TO DO: The job is to find each line in the entries holding the string "centrifugation" and copy that line.

DATASET RECORDS:
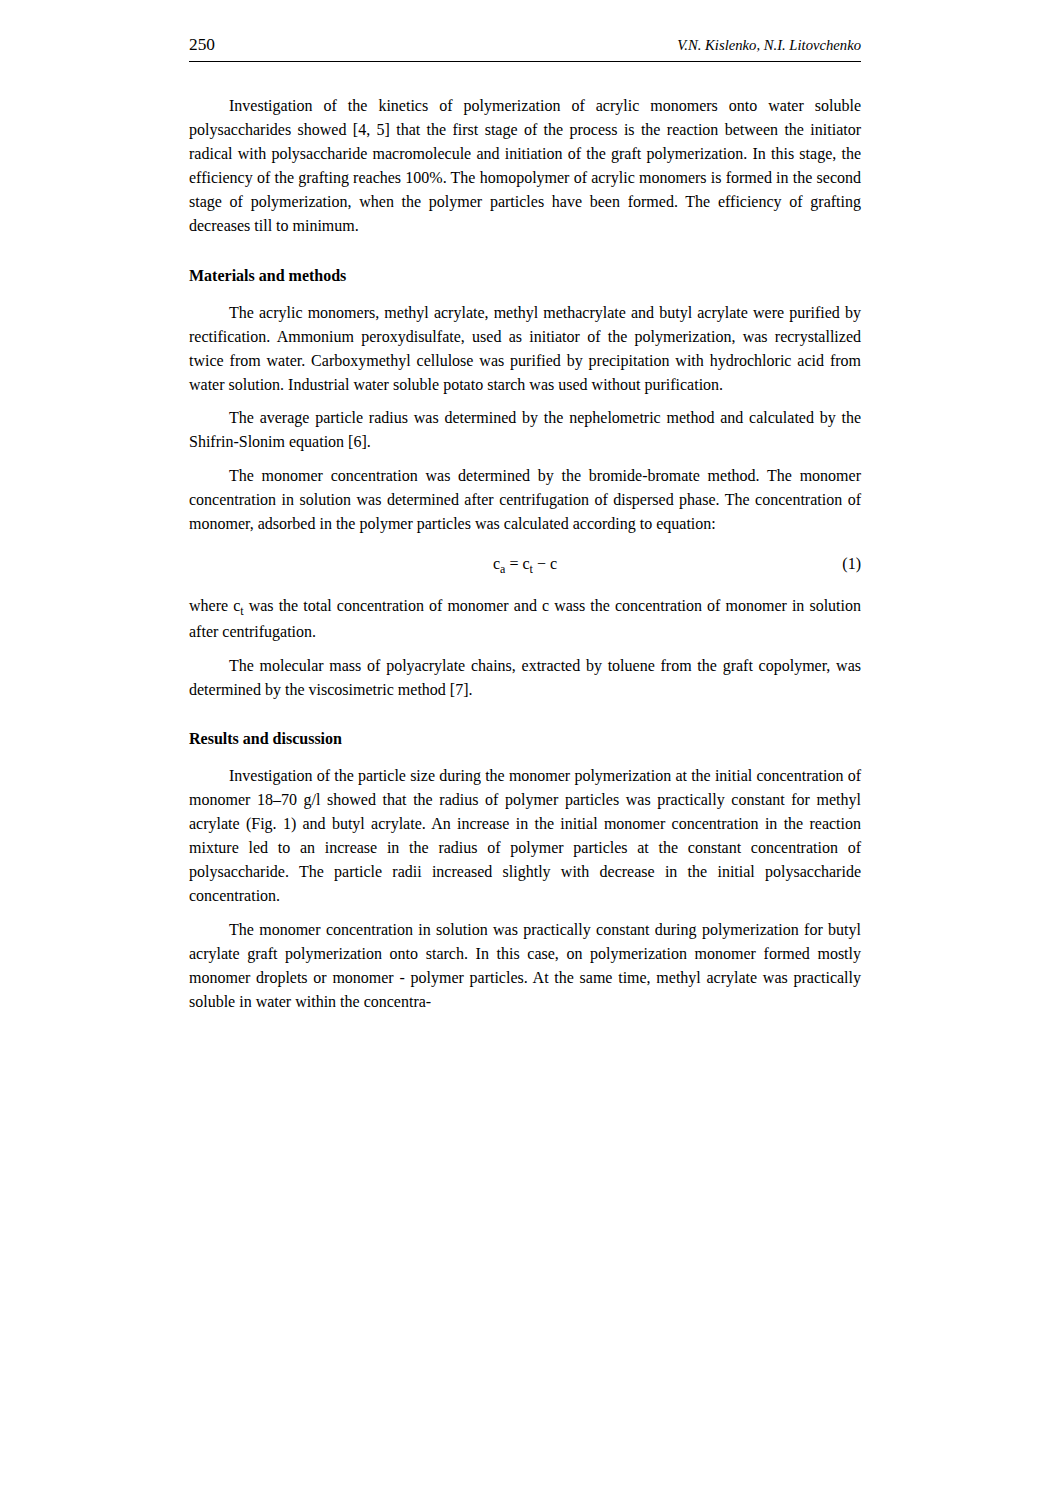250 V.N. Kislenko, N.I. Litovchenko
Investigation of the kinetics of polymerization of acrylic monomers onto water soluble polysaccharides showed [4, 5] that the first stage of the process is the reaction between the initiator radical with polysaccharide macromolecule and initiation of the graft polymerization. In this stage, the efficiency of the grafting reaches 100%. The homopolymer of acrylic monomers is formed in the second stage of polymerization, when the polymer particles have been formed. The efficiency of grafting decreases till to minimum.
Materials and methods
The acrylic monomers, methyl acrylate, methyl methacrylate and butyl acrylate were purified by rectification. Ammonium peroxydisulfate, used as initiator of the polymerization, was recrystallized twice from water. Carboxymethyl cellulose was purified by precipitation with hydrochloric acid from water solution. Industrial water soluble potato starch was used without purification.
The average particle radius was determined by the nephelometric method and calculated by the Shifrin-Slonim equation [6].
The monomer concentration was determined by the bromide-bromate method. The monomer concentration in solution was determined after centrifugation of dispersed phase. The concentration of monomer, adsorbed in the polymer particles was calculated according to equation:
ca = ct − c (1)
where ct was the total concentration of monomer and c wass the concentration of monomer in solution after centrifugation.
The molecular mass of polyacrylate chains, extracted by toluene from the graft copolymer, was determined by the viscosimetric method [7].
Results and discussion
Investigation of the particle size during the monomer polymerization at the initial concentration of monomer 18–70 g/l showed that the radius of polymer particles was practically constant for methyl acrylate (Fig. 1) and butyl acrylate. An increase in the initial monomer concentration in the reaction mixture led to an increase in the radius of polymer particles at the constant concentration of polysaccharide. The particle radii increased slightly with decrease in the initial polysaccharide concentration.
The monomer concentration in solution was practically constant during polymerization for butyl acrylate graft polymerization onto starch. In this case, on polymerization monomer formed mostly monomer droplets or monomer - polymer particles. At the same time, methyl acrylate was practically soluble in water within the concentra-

EXPECTED ANSWER:
The monomer concentration was determined by the bromide-bromate method. The monomer concentration in solution was determined after centrifugation of dispersed phase. The concentration of monomer, adsorbed in the polymer particles was calculated according to equation:
where ct was the total concentration of monomer and c wass the concentration of monomer in solution after centrifugation.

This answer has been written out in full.